_Excerpted records_:

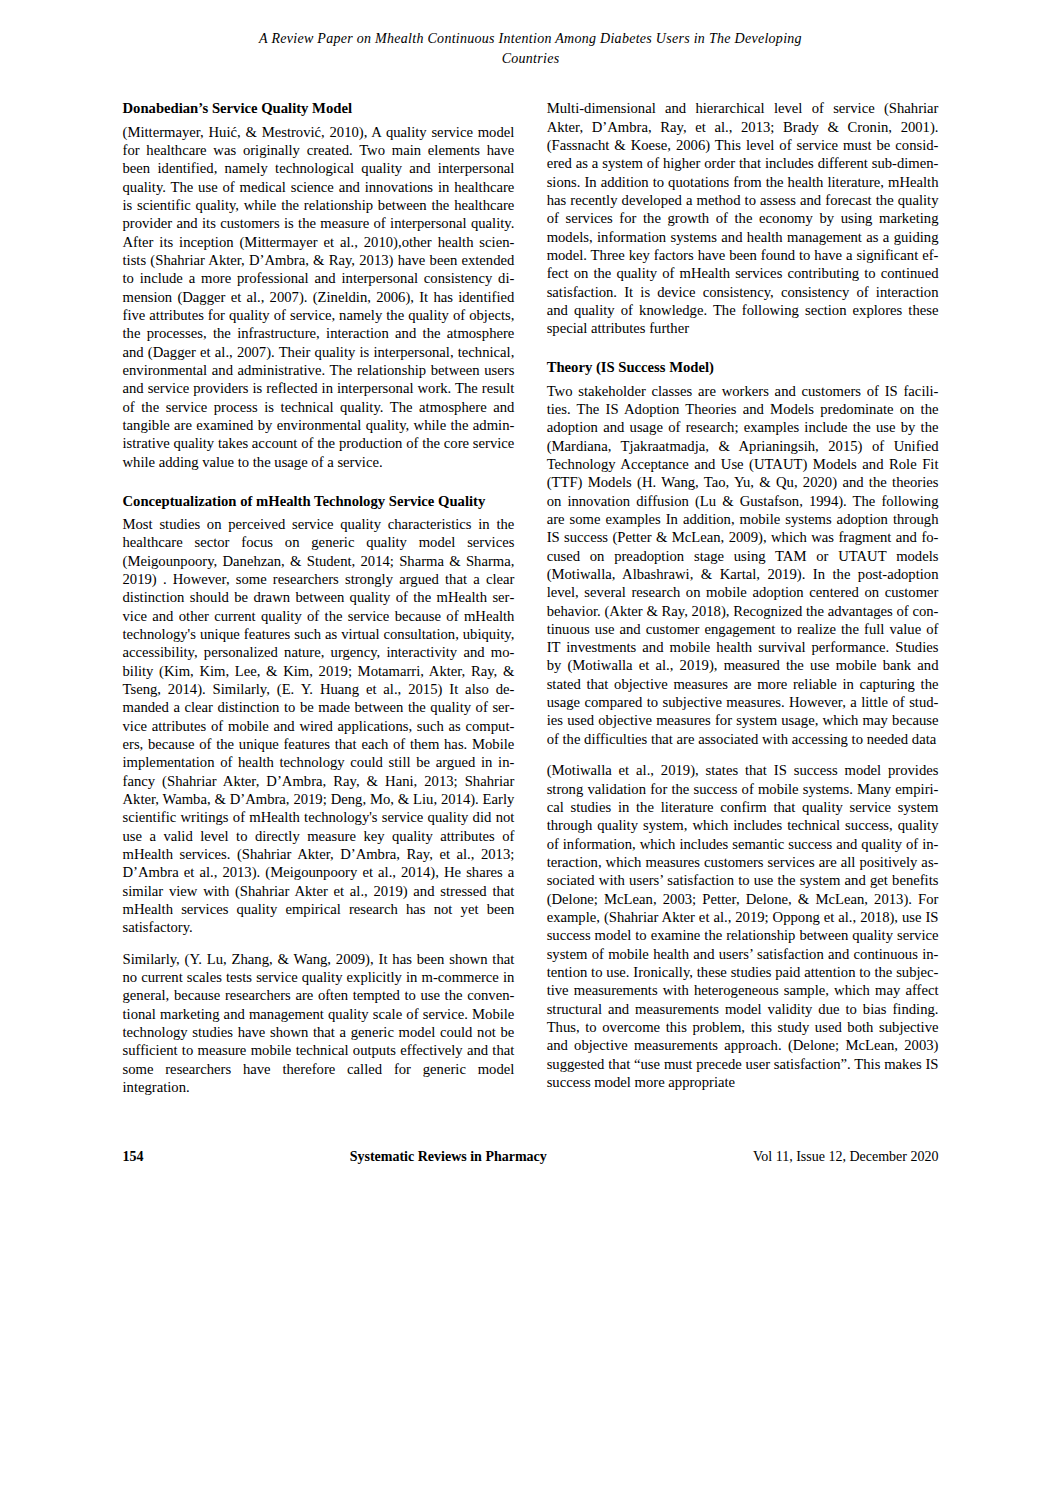A Review Paper on Mhealth Continuous Intention Among Diabetes Users in The Developing
Countries
Donabedian’s Service Quality Model
(Mittermayer, Huić, & Mestrović, 2010), A quality service model for healthcare was originally created. Two main elements have been identified, namely technological quality and interpersonal quality. The use of medical science and innovations in healthcare is scientific quality, while the relationship between the healthcare provider and its customers is the measure of interpersonal quality. After its inception (Mittermayer et al., 2010),other health scientists (Shahriar Akter, D’Ambra, & Ray, 2013) have been extended to include a more professional and interpersonal consistency dimension (Dagger et al., 2007). (Zineldin, 2006), It has identified five attributes for quality of service, namely the quality of objects, the processes, the infrastructure, interaction and the atmosphere and (Dagger et al., 2007). Their quality is interpersonal, technical, environmental and administrative. The relationship between users and service providers is reflected in interpersonal work. The result of the service process is technical quality. The atmosphere and tangible are examined by environmental quality, while the administrative quality takes account of the production of the core service while adding value to the usage of a service.
Conceptualization of mHealth Technology Service Quality
Most studies on perceived service quality characteristics in the healthcare sector focus on generic quality model services (Meigounpoory, Danehzan, & Student, 2014; Sharma & Sharma, 2019) . However, some researchers strongly argued that a clear distinction should be drawn between quality of the mHealth service and other current quality of the service because of mHealth technology's unique features such as virtual consultation, ubiquity, accessibility, personalized nature, urgency, interactivity and mobility (Kim, Kim, Lee, & Kim, 2019; Motamarri, Akter, Ray, & Tseng, 2014). Similarly, (E. Y. Huang et al., 2015) It also demanded a clear distinction to be made between the quality of service attributes of mobile and wired applications, such as computers, because of the unique features that each of them has. Mobile implementation of health technology could still be argued in infancy (Shahriar Akter, D’Ambra, Ray, & Hani, 2013; Shahriar Akter, Wamba, & D’Ambra, 2019; Deng, Mo, & Liu, 2014). Early scientific writings of mHealth technology's service quality did not use a valid level to directly measure key quality attributes of mHealth services. (Shahriar Akter, D’Ambra, Ray, et al., 2013; D’Ambra et al., 2013). (Meigounpoory et al., 2014), He shares a similar view with (Shahriar Akter et al., 2019) and stressed that mHealth services quality empirical research has not yet been satisfactory.
Similarly, (Y. Lu, Zhang, & Wang, 2009), It has been shown that no current scales tests service quality explicitly in m-commerce in general, because researchers are often tempted to use the conventional marketing and management quality scale of service. Mobile technology studies have shown that a generic model could not be sufficient to measure mobile technical outputs effectively and that some researchers have therefore called for generic model integration.
Multi-dimensional and hierarchical level of service (Shahriar Akter, D’Ambra, Ray, et al., 2013; Brady & Cronin, 2001). (Fassnacht & Koese, 2006) This level of service must be considered as a system of higher order that includes different sub-dimensions. In addition to quotations from the health literature, mHealth has recently developed a method to assess and forecast the quality of services for the growth of the economy by using marketing models, information systems and health management as a guiding model. Three key factors have been found to have a significant effect on the quality of mHealth services contributing to continued satisfaction. It is device consistency, consistency of interaction and quality of knowledge. The following section explores these special attributes further
Theory (IS Success Model)
Two stakeholder classes are workers and customers of IS facilities. The IS Adoption Theories and Models predominate on the adoption and usage of research; examples include the use by the (Mardiana, Tjakraatmadja, & Aprianingsih, 2015) of Unified Technology Acceptance and Use (UTAUT) Models and Role Fit (TTF) Models (H. Wang, Tao, Yu, & Qu, 2020) and the theories on innovation diffusion (Lu & Gustafson, 1994). The following are some examples In addition, mobile systems adoption through IS success (Petter & McLean, 2009), which was fragment and focused on preadoption stage using TAM or UTAUT models (Motiwalla, Albashrawi, & Kartal, 2019). In the post-adoption level, several research on mobile adoption centered on customer behavior. (Akter & Ray, 2018), Recognized the advantages of continuous use and customer engagement to realize the full value of IT investments and mobile health survival performance. Studies by (Motiwalla et al., 2019), measured the use mobile bank and stated that objective measures are more reliable in capturing the usage compared to subjective measures. However, a little of studies used objective measures for system usage, which may because of the difficulties that are associated with accessing to needed data
(Motiwalla et al., 2019), states that IS success model provides strong validation for the success of mobile systems. Many empirical studies in the literature confirm that quality service system through quality system, which includes technical success, quality of information, which includes semantic success and quality of interaction, which measures customers services are all positively associated with users’ satisfaction to use the system and get benefits (Delone; McLean, 2003; Petter, Delone, & McLean, 2013). For example, (Shahriar Akter et al., 2019; Oppong et al., 2018), use IS success model to examine the relationship between quality service system of mobile health and users’ satisfaction and continuous intention to use. Ironically, these studies paid attention to the subjective measurements with heterogeneous sample, which may affect structural and measurements model validity due to bias finding. Thus, to overcome this problem, this study used both subjective and objective measurements approach. (Delone; McLean, 2003) suggested that “use must precede user satisfaction”. This makes IS success model more appropriate
154 Systematic Reviews in Pharmacy Vol 11, Issue 12, December 2020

_What needs to be done_: Every entry should be written out word for word, except for its pictures.

_Answer to the problem_:
A Review Paper on Mhealth Continuous Intention Among Diabetes Users in The Developing
Countries
Donabedian’s Service Quality Model
(Mittermayer, Huić, & Mestrović, 2010), A quality service model for healthcare was originally created. Two main elements have been identified, namely technological quality and interpersonal quality. The use of medical science and innovations in healthcare is scientific quality, while the relationship between the healthcare provider and its customers is the measure of interpersonal quality. After its inception (Mittermayer et al., 2010),other health scientists (Shahriar Akter, D’Ambra, & Ray, 2013) have been extended to include a more professional and interpersonal consistency dimension (Dagger et al., 2007). (Zineldin, 2006), It has identified five attributes for quality of service, namely the quality of objects, the processes, the infrastructure, interaction and the atmosphere and (Dagger et al., 2007). Their quality is interpersonal, technical, environmental and administrative. The relationship between users and service providers is reflected in interpersonal work. The result of the service process is technical quality. The atmosphere and tangible are examined by environmental quality, while the administrative quality takes account of the production of the core service while adding value to the usage of a service.
Conceptualization of mHealth Technology Service Quality
Most studies on perceived service quality characteristics in the healthcare sector focus on generic quality model services (Meigounpoory, Danehzan, & Student, 2014; Sharma & Sharma, 2019) . However, some researchers strongly argued that a clear distinction should be drawn between quality of the mHealth service and other current quality of the service because of mHealth technology's unique features such as virtual consultation, ubiquity, accessibility, personalized nature, urgency, interactivity and mobility (Kim, Kim, Lee, & Kim, 2019; Motamarri, Akter, Ray, & Tseng, 2014). Similarly, (E. Y. Huang et al., 2015) It also demanded a clear distinction to be made between the quality of service attributes of mobile and wired applications, such as computers, because of the unique features that each of them has. Mobile implementation of health technology could still be argued in infancy (Shahriar Akter, D’Ambra, Ray, & Hani, 2013; Shahriar Akter, Wamba, & D’Ambra, 2019; Deng, Mo, & Liu, 2014). Early scientific writings of mHealth technology's service quality did not use a valid level to directly measure key quality attributes of mHealth services. (Shahriar Akter, D’Ambra, Ray, et al., 2013; D’Ambra et al., 2013). (Meigounpoory et al., 2014), He shares a similar view with (Shahriar Akter et al., 2019) and stressed that mHealth services quality empirical research has not yet been satisfactory.
Similarly, (Y. Lu, Zhang, & Wang, 2009), It has been shown that no current scales tests service quality explicitly in m-commerce in general, because researchers are often tempted to use the conventional marketing and management quality scale of service. Mobile technology studies have shown that a generic model could not be sufficient to measure mobile technical outputs effectively and that some researchers have therefore called for generic model integration.
Multi-dimensional and hierarchical level of service (Shahriar Akter, D’Ambra, Ray, et al., 2013; Brady & Cronin, 2001). (Fassnacht & Koese, 2006) This level of service must be considered as a system of higher order that includes different sub-dimensions. In addition to quotations from the health literature, mHealth has recently developed a method to assess and forecast the quality of services for the growth of the economy by using marketing models, information systems and health management as a guiding model. Three key factors have been found to have a significant effect on the quality of mHealth services contributing to continued satisfaction. It is device consistency, consistency of interaction and quality of knowledge. The following section explores these special attributes further
Theory (IS Success Model)
Two stakeholder classes are workers and customers of IS facilities. The IS Adoption Theories and Models predominate on the adoption and usage of research; examples include the use by the (Mardiana, Tjakraatmadja, & Aprianingsih, 2015) of Unified Technology Acceptance and Use (UTAUT) Models and Role Fit (TTF) Models (H. Wang, Tao, Yu, & Qu, 2020) and the theories on innovation diffusion (Lu & Gustafson, 1994). The following are some examples In addition, mobile systems adoption through IS success (Petter & McLean, 2009), which was fragment and focused on preadoption stage using TAM or UTAUT models (Motiwalla, Albashrawi, & Kartal, 2019). In the post-adoption level, several research on mobile adoption centered on customer behavior. (Akter & Ray, 2018), Recognized the advantages of continuous use and customer engagement to realize the full value of IT investments and mobile health survival performance. Studies by (Motiwalla et al., 2019), measured the use mobile bank and stated that objective measures are more reliable in capturing the usage compared to subjective measures. However, a little of studies used objective measures for system usage, which may because of the difficulties that are associated with accessing to needed data
(Motiwalla et al., 2019), states that IS success model provides strong validation for the success of mobile systems. Many empirical studies in the literature confirm that quality service system through quality system, which includes technical success, quality of information, which includes semantic success and quality of interaction, which measures customers services are all positively associated with users’ satisfaction to use the system and get benefits (Delone; McLean, 2003; Petter, Delone, & McLean, 2013). For example, (Shahriar Akter et al., 2019; Oppong et al., 2018), use IS success model to examine the relationship between quality service system of mobile health and users’ satisfaction and continuous intention to use. Ironically, these studies paid attention to the subjective measurements with heterogeneous sample, which may affect structural and measurements model validity due to bias finding. Thus, to overcome this problem, this study used both subjective and objective measurements approach. (Delone; McLean, 2003) suggested that “use must precede user satisfaction”. This makes IS success model more appropriate
154 Systematic Reviews in Pharmacy Vol 11, Issue 12, December 2020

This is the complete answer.